Friday Blast #8

Passwords evolved - authentication guidance for the modern era (2017) - busts a lot of common “best practices” people use when building auth systems, like requiring special characters of character hints. There’s been several articles on this theme in the Friday blast series, and the overarching message has been that of not trying to roll your own, but rather rely on the already existing ones.

Spotify’s love/hate relationship with DNS (2017) - a look into how Spotify uses DNS for both internal and external clients. Internally they use DNS for service discovery, but this yields times of about half an hour for change propagation. Which didn’t use to be a problem. But since their move to GCP the machine setup time has gone down significantly, while this time has not. However, the most interesting use is for tracks. Each track they have has an entry in DNS, and various track-level metadata is attached to it, such as the machine which stores it etc. This is the first time I’ve heard of such a usage for DNS, but it makes sense. It is after all, a very distributed key-value store.

Performance myths: clusters vs non-clustered indexes (2017) - only siths deal in absolutes. Sometimes a non-clustered indexes can be faster than an clustered one. The canonical example is a count operation which looks at the most compact index rather than the clustered one, which, almost certainly will have more disk pages than any other index. Well worth subscribing to the blog as well.

Flash and it’s history on the web (2017) - a short history lesson on Flash. Brushes over many of its shortcomings however.

How I built a CMS and why you shouldn’t (2017) - every web developer should know something about how CMSes work and how that whole industry works. This is a gentle introduction as well as a reminder that things are quite matured so you don’t need to reinvent the wheel. I also learned what a headless CMS is, which is quite a nice idea.

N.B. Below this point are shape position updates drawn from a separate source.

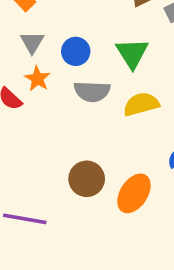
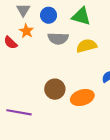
green triangle: (132, 53) -> (81, 16), turned -42
orange ellipse: (134, 193) -> (82, 98), turned 40

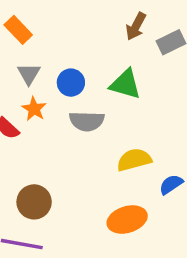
yellow semicircle: (87, 46) -> (134, 160), moved
brown circle: (55, 89) -> (34, 202), moved

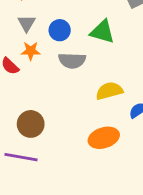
orange star: (34, 109) -> (31, 51), turned -30

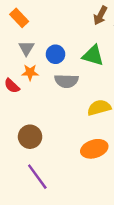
purple line: (21, 157) -> (37, 177), moved, turned 44

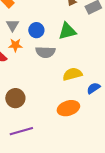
green triangle: (93, 55) -> (67, 31), turned -30
purple line: (37, 177) -> (21, 131), turned -70

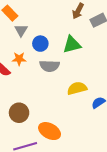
gray triangle: (12, 25) -> (21, 30), moved
orange ellipse: (68, 108) -> (50, 131), moved, turned 45

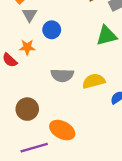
green triangle: (72, 45) -> (106, 36), moved
gray semicircle: (50, 66) -> (62, 75), moved

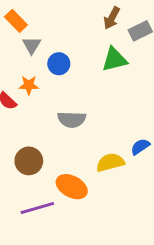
green triangle: (106, 36) -> (115, 59), moved
yellow semicircle: (94, 81) -> (110, 162), moved

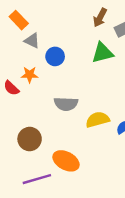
gray triangle: (32, 45) -> (32, 41), turned -35
yellow semicircle: (110, 162) -> (98, 120), moved

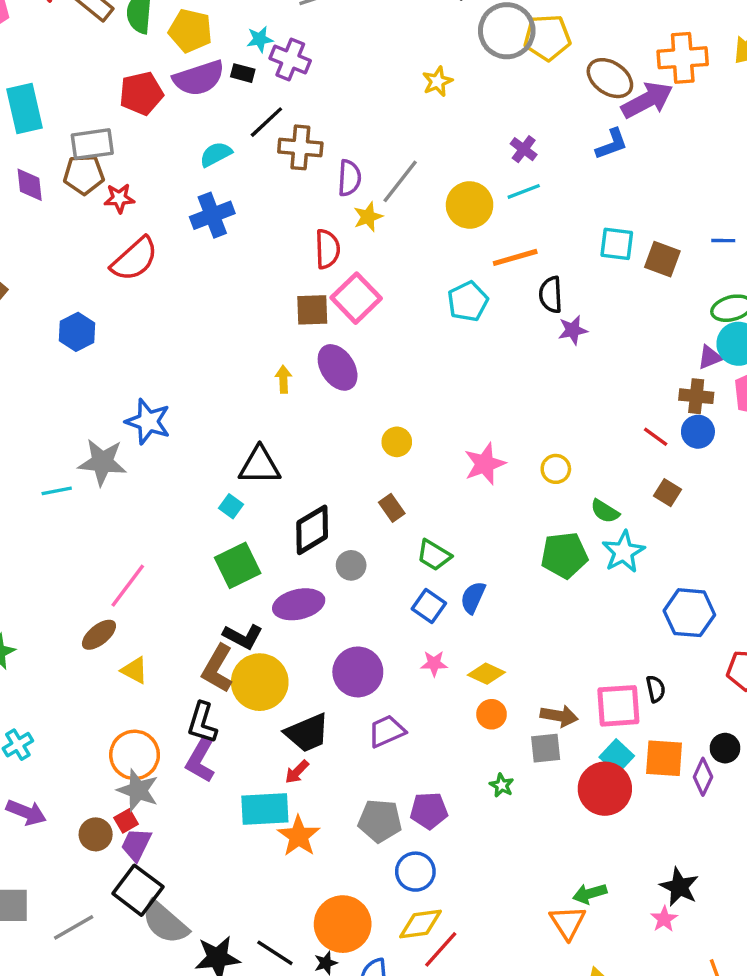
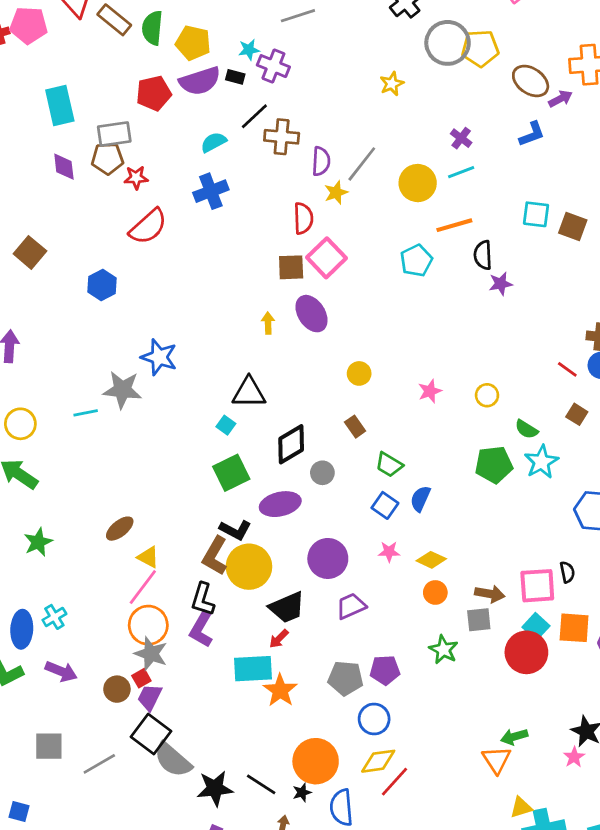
purple arrow: (647, 100) -> (560, 99), size x0.6
pink star: (485, 464) -> (430, 391), size x0.7
pink line: (128, 586) -> (143, 587), moved
green star: (502, 785) -> (443, 650), size x1.5

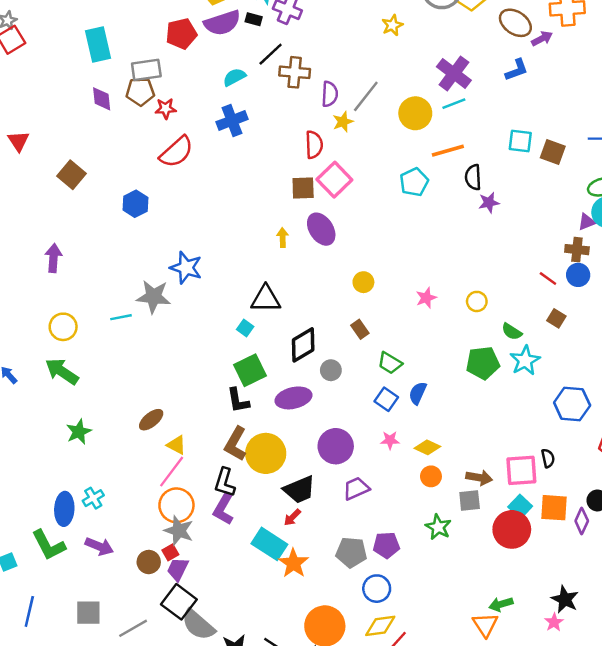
purple cross: (461, 138) -> (454, 73), size x1.8
black L-shape: (235, 530) -> (238, 400), moved, turned 52
cyan rectangle: (253, 669) -> (269, 544), turned 36

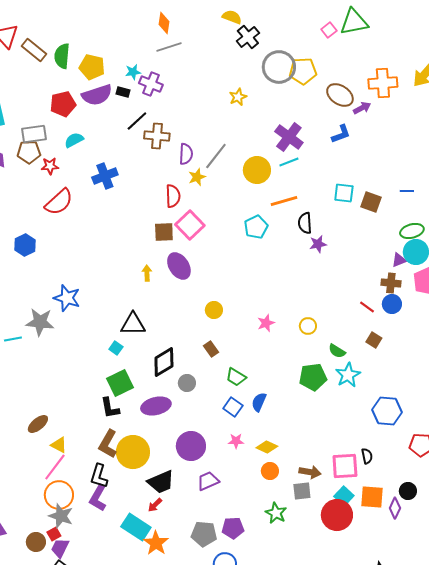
cyan semicircle: (234, 77) -> (74, 140), moved

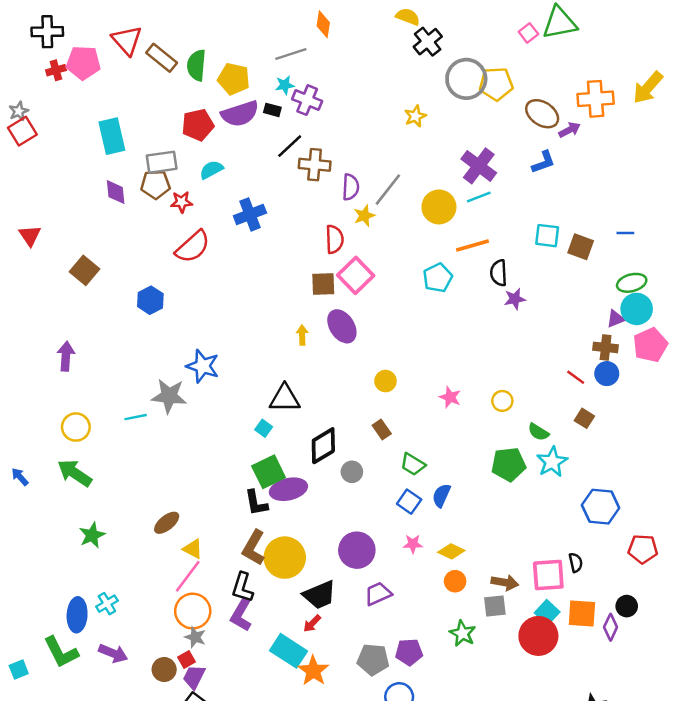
gray line: (169, 47) -> (291, 54), moved
pink star: (266, 323) -> (450, 397), turned -30
purple ellipse: (156, 406) -> (288, 489), moved
gray star: (61, 516) -> (195, 637), size x0.7

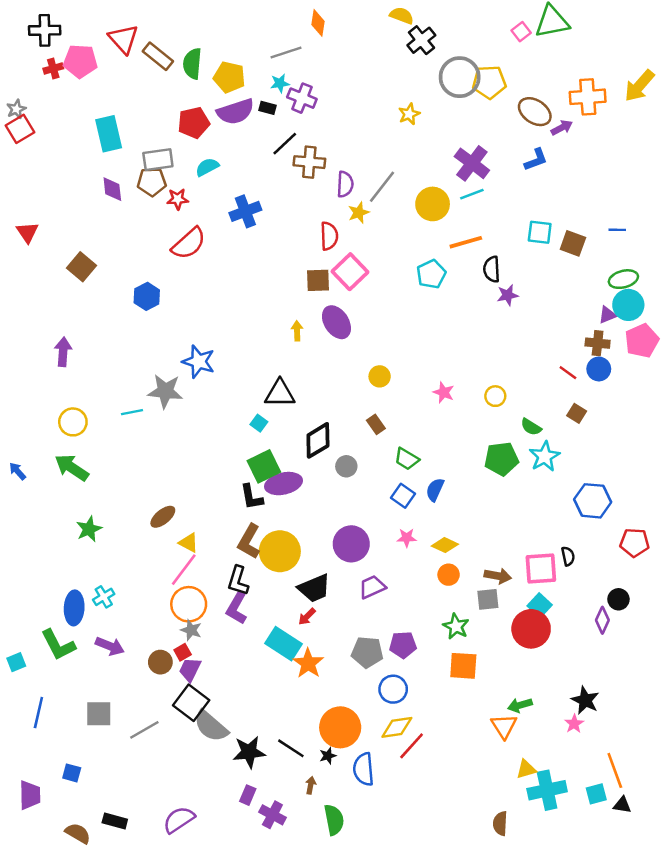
orange square: (582, 614) -> (463, 666), moved

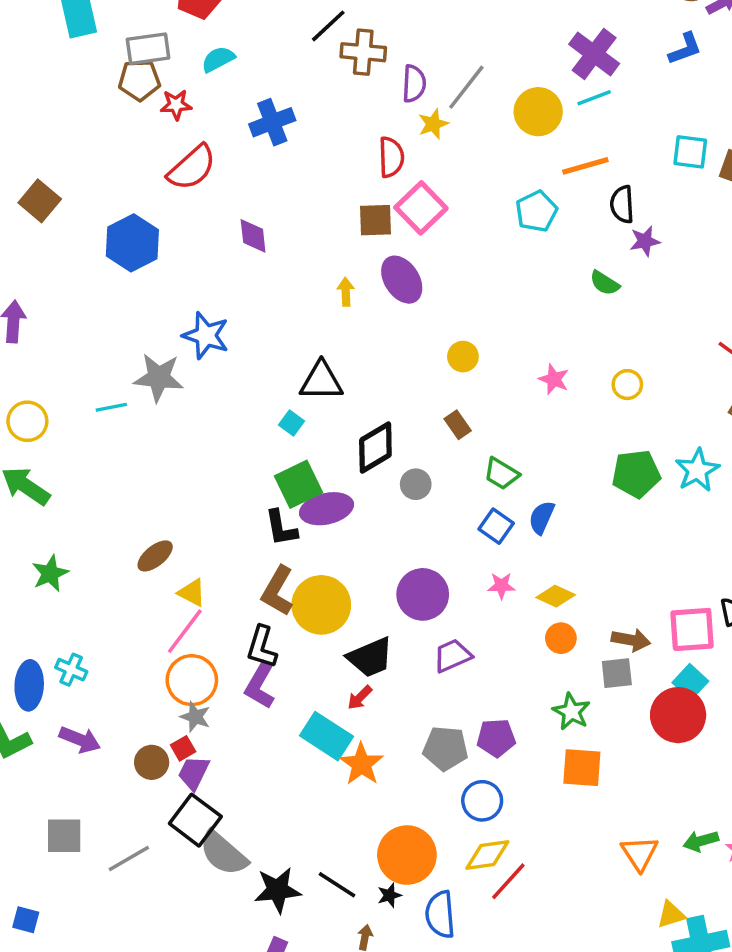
purple diamond: (112, 189) -> (253, 236), moved
blue hexagon: (147, 296) -> (132, 243), size x1.4
green semicircle: (531, 427) -> (605, 283), moved
cyan cross: (104, 597) -> (71, 670), turned -35
green arrow: (520, 705) -> (701, 841), moved

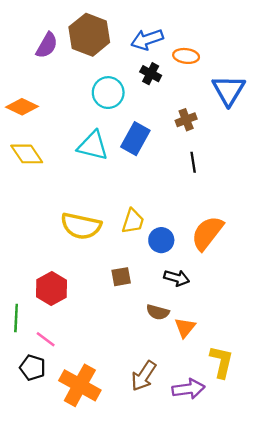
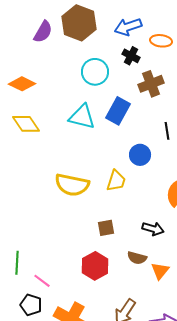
brown cross: (186, 120) -> (151, 84), moved, size x1.4
blue circle: (161, 240) -> (140, 155), moved
red hexagon: (51, 289) -> (95, 266), moved

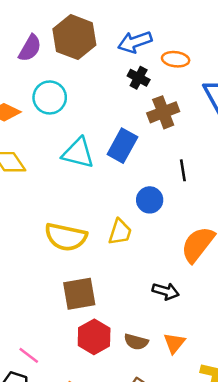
cyan circle: (95, 72) -> (50, 97), moved
brown square: (106, 228) -> (79, 294), moved, size x1.6
brown semicircle: (137, 258) -> (136, 342), moved

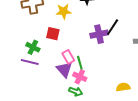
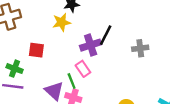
yellow star: (64, 11) -> (62, 22), moved
pink rectangle: (68, 57) -> (83, 69), moved

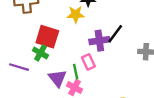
red square: (36, 50) -> (47, 37), size x1.5
green cross: (15, 69) -> (40, 53), moved

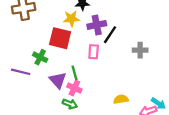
red square: (47, 37) -> (60, 38), moved
purple cross: (99, 41) -> (97, 25), moved
pink rectangle: (88, 62) -> (94, 52), moved, turned 32

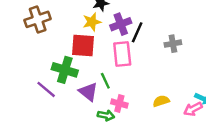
pink rectangle: (94, 52) -> (122, 54), size x1.5
green cross: (40, 57) -> (65, 70), size x1.5
purple line: (21, 72) -> (46, 89), turned 36
pink cross: (74, 88) -> (119, 103), moved

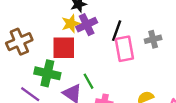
brown cross: (38, 19) -> (19, 42), moved
purple cross: (121, 24) -> (87, 25), moved
pink rectangle: (122, 54) -> (124, 49), moved

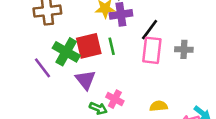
red square: (64, 48) -> (89, 46), moved, turned -30
green line: (89, 81) -> (112, 46), moved

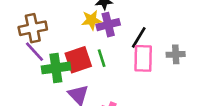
green cross: (66, 52) -> (56, 68), turned -32
purple line: (42, 68) -> (34, 52), moved

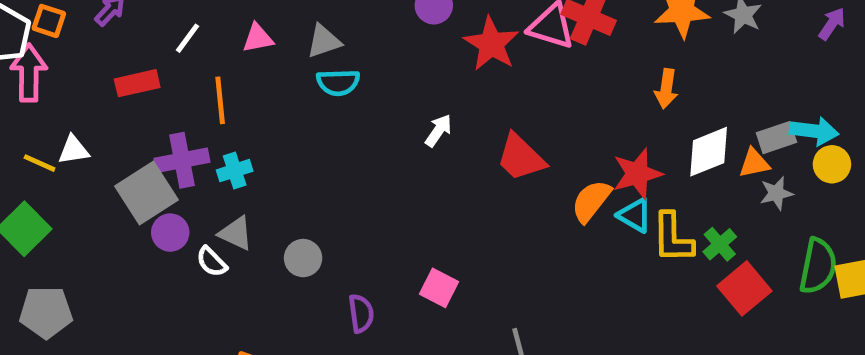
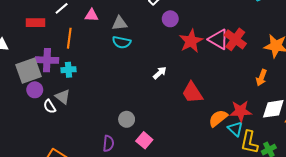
gray circle: (303, 258) -> (127, 119), moved

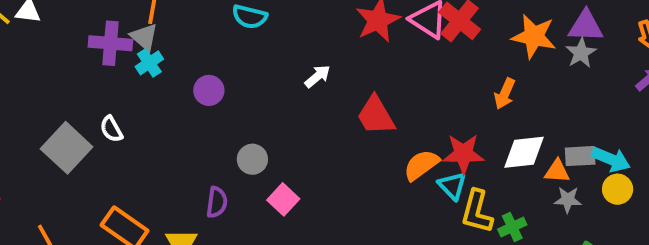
cyan cross: (68, 70) -> (149, 63), turned -32
gray square: (29, 71) -> (67, 148), moved, turned -30
purple circle: (35, 90) -> (209, 90), moved
gray triangle: (63, 97) -> (144, 37), moved

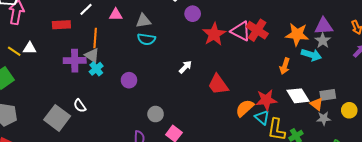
white diamond: (524, 152) -> (298, 96), turned 70
cyan arrow: (611, 159) -> (311, 55), moved
orange triangle: (557, 171) -> (316, 104), turned 40

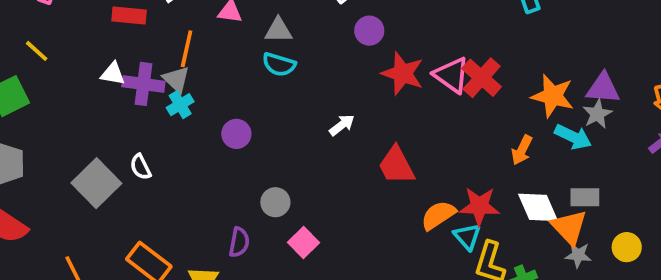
red star: (214, 34) -> (403, 73), turned -30
white triangle: (30, 48) -> (113, 74), moved
gray rectangle: (328, 95) -> (585, 197), moved
orange triangle: (316, 104) -> (569, 227), size x1.5

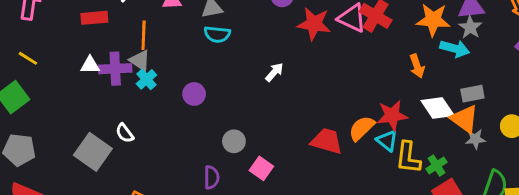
orange arrow: (522, 150) -> (417, 66), turned -35
red trapezoid: (396, 165) -> (327, 141), moved, turned 144

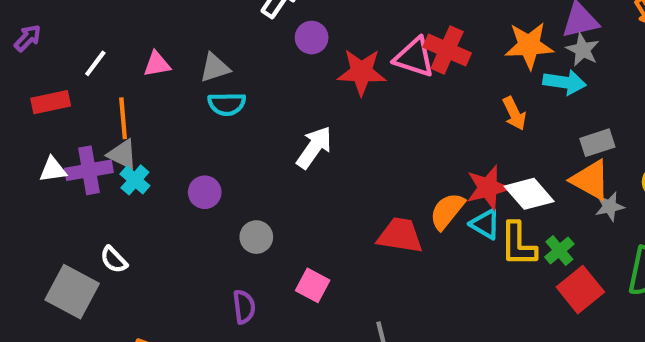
white arrow: (274, 72) -> (314, 147), size x1.5
white diamond: (438, 108) -> (529, 194), moved
gray circle: (234, 141) -> (256, 237), moved

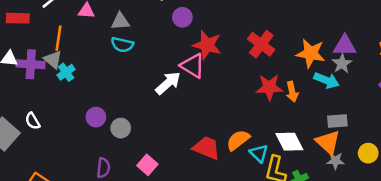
pink triangle: (414, 57) -> (193, 66), moved
cyan cross: (135, 180) -> (66, 72), moved
red star: (488, 188) -> (269, 87), moved
purple circle: (205, 192) -> (96, 117), moved

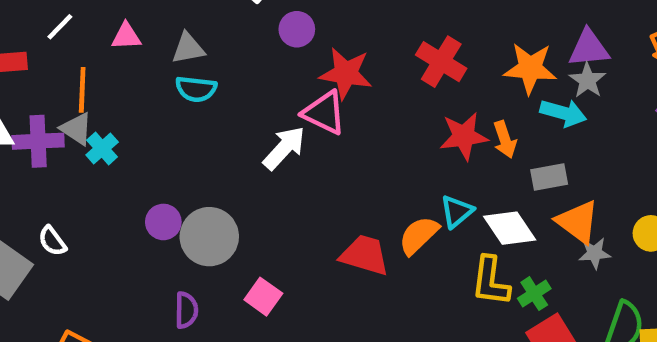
gray rectangle: (337, 121) -> (549, 177), moved
gray circle: (121, 128) -> (209, 237), size x1.6
cyan triangle: (259, 153) -> (457, 211), moved, turned 42

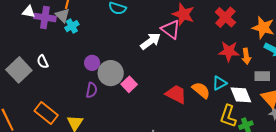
orange semicircle: (419, 235) -> (201, 90), turned 72
pink square: (263, 297) -> (129, 84), moved
purple semicircle: (186, 310) -> (92, 90), moved

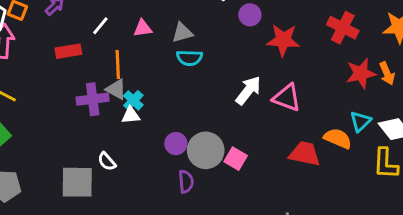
white triangle: (29, 12) -> (131, 115), moved
pink triangle: (171, 29) -> (287, 98), moved
gray square: (19, 70) -> (77, 182), turned -30

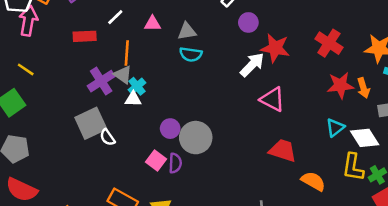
white arrow: (248, 90) -> (252, 65), moved
purple cross: (93, 99) -> (101, 81), turned -32
orange semicircle: (338, 138) -> (313, 181), moved
pink square: (236, 159) -> (156, 160), moved
gray square: (77, 182) -> (91, 123), moved, turned -32

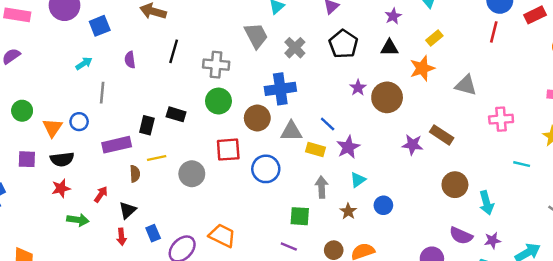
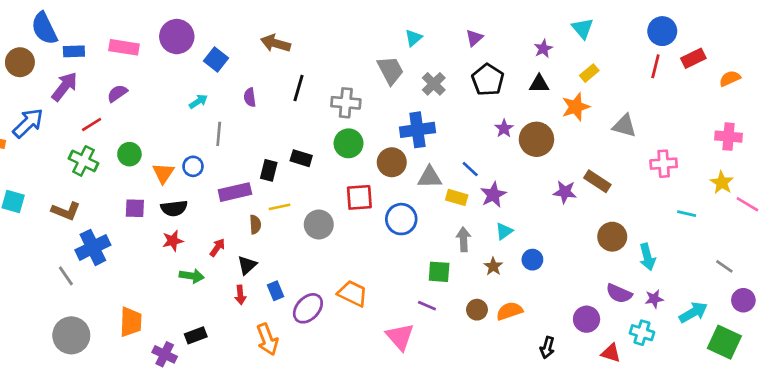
red rectangle: (535, 15) -> (693, 58), moved
blue square: (100, 26) -> (216, 60), turned -30

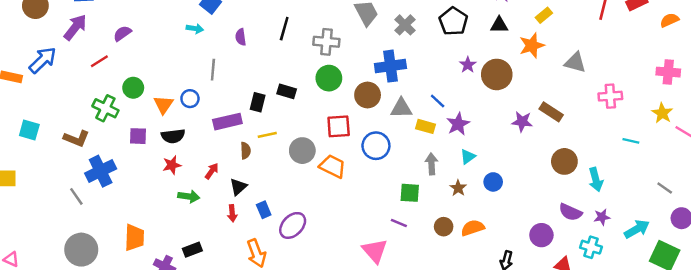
cyan arrow: (198, 101) -> (195, 29), moved, turned 42
green cross: (83, 161) -> (105, 108), moved
orange trapezoid: (353, 293) -> (332, 166), moved

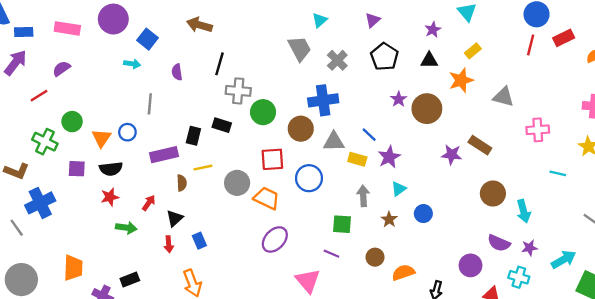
gray cross: (326, 42) -> (238, 91), moved
purple ellipse: (293, 225) -> (275, 239), moved
orange semicircle: (473, 228) -> (403, 272), moved

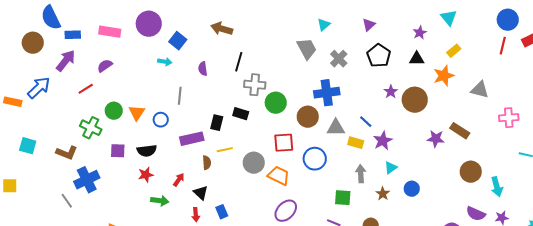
orange triangle: (102, 138) -> (137, 113), moved
black triangle: (175, 218) -> (201, 193), turned -35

How not to sort items (2009) - a perrenial problem in many web applications is sorting items according to some user-supplied score. The problem is best treated as that of estimating the parameter of a Bernoulli distribution and the score by which to sort is the lower part of the confidence interval for that estimate. There’s also examples of how not to do it, with real world implementations that annoy people.

The inner product as a decision rule (2017) - linear models for classification are the workhorses of machine learning. Logistic regression, the perceptron, linear SVMs, Fisher’s discriminant etc all are different forms of linear models. More advanced models such as non-linear SVMs or neural networks build upon these and usually employ them as the output generating layer. It’s only fitting that one needs a deep understanding of such models. This article deals with the beautiful geometry behind them, and how the inner product gives valuable insights into the position of a input relative to the decision boundary.